• [EXERCISE DIRECTIONS] Print every entry exactly as written and exclude all images.

Electronics source listings:
+++++

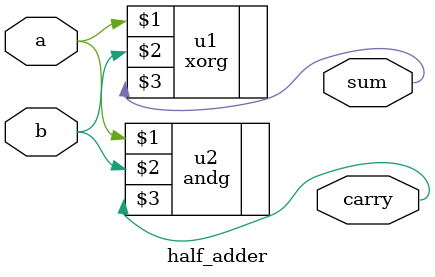
<source format=v>
`ifndef andg
  `include "src/andg.v"
`endif

`ifndef xorg
  `include "src/xorg.v"
`endif

`define half_adder 1

module half_adder (input a, input b, output sum, output carry);
  xorg u1 (a, b, sum);
  andg u2 (a, b, carry);
endmodule

</source>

+++++

• [TASK OUTPUT]
<source format=v>
`ifndef andg
  `include "src/andg.v"
`endif

`ifndef xorg
  `include "src/xorg.v"
`endif

`define half_adder 1

module half_adder (input a, input b, output sum, output carry);
  xorg u1 (a, b, sum);
  andg u2 (a, b, carry);
endmodule

</source>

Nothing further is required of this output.